Doing up Stanclere Hall was an investment in the future of her family.

Plus, she got to put in en suites all over, with underfloor heating and proper American power showers.
Oh my God, I can’t wait! That trickle that comes out of the taps and shower heads
here . . . ugh, not just a trickle, but kinda yellow too, like washing your hands in pee! The plumbing’s going to be the first thing I tackle . . .

‘Tamra? May I?’

Edmund was courteously proffering the Cristal bottle, and Tamra never said no to a drink.

‘You know,’ she said, flashing him her best teasing smile as she held out her glass, ‘you should really call me Mom now, Edmund, like Bri does.’

This time Edmund spilled some champagne over his tie as Tamra and Brianna Jade giggled in unison at the appalled expression on his face.

‘It’s okay, son, I was just messing with you,’ Tamra said, sending her and Brianna Jade off into even more giggles as Edmund’s eyes widened in horror at the prospect of
Tamra calling him ‘son’ from now on.

‘Don’t worry, Mom’s just playing,’ Brianna Jade said, taking the bottle from her fiancé before he accidentally poured the rest of the contents over his handmade
Lobb shoes.

‘Honestly, Tamra, it’s odd enough calling my future mother-in-law by her first name,’ Edmund admitted, pink-cheeked now. ‘Let alone . . .’
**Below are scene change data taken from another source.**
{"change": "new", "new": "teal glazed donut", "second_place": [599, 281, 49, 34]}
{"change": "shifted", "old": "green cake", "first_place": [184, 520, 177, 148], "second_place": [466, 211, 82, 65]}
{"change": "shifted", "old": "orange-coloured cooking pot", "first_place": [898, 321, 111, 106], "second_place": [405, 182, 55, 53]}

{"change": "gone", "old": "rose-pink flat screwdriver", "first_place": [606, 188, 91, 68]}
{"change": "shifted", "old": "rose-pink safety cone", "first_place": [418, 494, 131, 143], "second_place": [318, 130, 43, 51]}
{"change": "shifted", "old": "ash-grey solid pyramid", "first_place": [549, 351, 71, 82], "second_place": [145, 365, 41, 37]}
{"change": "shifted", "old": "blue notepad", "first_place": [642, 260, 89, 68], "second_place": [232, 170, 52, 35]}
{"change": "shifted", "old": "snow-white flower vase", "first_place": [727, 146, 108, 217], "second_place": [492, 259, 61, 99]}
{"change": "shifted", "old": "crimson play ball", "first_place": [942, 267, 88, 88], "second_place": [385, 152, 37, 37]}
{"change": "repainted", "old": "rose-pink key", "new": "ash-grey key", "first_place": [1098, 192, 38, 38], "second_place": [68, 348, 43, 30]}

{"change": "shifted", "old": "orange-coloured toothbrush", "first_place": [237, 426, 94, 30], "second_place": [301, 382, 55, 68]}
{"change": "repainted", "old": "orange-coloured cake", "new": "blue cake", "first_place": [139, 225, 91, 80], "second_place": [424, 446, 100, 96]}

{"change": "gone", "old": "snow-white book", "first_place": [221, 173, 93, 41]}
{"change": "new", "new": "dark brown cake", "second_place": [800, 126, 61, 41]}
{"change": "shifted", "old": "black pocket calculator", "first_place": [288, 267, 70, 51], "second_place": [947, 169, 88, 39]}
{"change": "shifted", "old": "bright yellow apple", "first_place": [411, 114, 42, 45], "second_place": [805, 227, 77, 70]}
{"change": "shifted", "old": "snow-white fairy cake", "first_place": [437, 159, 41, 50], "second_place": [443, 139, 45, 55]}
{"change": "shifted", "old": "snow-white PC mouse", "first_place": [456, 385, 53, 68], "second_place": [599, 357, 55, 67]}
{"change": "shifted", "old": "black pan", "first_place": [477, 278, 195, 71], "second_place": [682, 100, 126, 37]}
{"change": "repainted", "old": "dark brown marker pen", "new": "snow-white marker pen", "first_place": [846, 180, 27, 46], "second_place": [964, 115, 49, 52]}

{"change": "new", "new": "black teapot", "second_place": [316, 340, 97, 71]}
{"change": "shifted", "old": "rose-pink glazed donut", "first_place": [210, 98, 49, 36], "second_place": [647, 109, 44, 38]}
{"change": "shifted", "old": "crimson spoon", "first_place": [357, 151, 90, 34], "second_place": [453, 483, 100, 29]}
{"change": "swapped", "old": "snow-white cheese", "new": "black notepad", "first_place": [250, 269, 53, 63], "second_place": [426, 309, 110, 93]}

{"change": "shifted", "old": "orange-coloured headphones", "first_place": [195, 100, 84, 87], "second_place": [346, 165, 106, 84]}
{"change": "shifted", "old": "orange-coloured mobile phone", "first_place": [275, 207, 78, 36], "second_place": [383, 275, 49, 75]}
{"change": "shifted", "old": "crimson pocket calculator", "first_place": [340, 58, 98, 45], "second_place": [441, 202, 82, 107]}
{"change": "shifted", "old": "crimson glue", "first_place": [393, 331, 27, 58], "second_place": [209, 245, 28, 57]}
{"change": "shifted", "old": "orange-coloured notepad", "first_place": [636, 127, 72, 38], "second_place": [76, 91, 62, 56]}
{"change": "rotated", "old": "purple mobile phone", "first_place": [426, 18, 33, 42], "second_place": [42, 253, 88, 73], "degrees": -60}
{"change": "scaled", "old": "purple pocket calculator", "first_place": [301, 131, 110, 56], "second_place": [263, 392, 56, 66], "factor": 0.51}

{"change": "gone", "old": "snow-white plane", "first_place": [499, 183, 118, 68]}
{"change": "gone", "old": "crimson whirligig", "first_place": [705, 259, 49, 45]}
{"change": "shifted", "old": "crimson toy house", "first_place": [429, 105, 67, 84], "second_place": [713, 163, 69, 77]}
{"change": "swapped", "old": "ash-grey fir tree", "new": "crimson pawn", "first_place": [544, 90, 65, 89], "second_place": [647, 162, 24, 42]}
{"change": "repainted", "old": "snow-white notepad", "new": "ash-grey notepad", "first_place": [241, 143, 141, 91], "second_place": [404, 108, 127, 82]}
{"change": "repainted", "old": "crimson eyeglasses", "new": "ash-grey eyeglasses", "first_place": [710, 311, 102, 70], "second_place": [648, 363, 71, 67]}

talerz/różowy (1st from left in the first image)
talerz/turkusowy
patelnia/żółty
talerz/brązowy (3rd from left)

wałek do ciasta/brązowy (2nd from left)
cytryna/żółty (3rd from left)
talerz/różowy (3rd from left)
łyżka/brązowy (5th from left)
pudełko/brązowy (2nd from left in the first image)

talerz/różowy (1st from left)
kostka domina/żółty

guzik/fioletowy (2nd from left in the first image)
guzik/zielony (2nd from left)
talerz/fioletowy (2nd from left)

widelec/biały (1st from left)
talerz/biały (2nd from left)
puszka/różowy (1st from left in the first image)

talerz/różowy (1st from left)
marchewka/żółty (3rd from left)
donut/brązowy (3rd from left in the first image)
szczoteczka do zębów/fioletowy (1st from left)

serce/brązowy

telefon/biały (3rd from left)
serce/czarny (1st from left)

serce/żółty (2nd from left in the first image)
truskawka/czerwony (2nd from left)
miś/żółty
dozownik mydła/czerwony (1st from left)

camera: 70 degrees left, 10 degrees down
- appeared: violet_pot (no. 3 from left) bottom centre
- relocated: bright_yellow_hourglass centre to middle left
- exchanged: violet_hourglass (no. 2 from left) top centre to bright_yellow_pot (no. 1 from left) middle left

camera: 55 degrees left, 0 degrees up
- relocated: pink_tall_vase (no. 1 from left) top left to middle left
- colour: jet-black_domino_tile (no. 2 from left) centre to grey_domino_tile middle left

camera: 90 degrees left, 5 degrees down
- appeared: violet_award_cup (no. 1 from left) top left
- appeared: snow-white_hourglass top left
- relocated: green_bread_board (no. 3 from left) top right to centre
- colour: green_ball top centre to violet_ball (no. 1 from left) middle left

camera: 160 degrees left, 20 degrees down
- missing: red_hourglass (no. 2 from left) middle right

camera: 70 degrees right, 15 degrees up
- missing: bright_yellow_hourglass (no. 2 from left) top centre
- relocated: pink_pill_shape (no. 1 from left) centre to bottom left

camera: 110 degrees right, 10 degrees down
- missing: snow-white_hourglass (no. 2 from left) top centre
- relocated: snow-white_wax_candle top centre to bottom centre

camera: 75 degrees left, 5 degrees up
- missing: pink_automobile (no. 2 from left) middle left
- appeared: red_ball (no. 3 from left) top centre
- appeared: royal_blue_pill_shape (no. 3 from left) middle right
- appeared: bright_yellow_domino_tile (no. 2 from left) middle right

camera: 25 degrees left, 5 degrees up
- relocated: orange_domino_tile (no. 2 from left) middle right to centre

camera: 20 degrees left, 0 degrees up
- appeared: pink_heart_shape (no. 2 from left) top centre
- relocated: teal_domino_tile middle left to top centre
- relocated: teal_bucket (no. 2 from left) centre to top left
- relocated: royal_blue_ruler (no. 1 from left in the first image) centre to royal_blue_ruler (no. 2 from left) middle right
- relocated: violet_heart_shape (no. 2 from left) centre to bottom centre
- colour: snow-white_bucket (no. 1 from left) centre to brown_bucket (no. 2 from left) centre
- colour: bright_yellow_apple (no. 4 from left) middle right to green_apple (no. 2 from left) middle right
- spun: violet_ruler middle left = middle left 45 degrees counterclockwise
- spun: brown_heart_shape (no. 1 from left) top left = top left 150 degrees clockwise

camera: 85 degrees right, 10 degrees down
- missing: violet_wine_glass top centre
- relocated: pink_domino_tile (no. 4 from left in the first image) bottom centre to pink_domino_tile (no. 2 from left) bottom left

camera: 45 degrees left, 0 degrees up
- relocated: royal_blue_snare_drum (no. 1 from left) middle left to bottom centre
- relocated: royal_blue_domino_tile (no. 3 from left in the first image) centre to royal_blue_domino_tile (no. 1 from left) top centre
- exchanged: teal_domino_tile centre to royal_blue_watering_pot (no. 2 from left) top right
He simply couldn’t look at the stunning woman in front of him – she was forty, he knew, but she looked ten years younger – and remotely connect the word ‘Mom’, or
even ‘Mummy’, with her in any way. His own mother, who had died with his father in a small plane crash on a bird-watching safari in Botswana seven years ago (ironically, it had been a
cormorant flying into one of the engines that had caused the disaster) had been a considerably more – well,
motherly
figure, with her sensible tweeds and greying hair. Picturing
Mummy clad in Tamra’s silk wrap halterneck dress, her hair held back with Tamra’s designer sunglasses and her liver-spotted arms bared . . . the image was so surreal, and Edmund had
such a flash of sadness for his parents in that moment, that he couldn’t speak another word.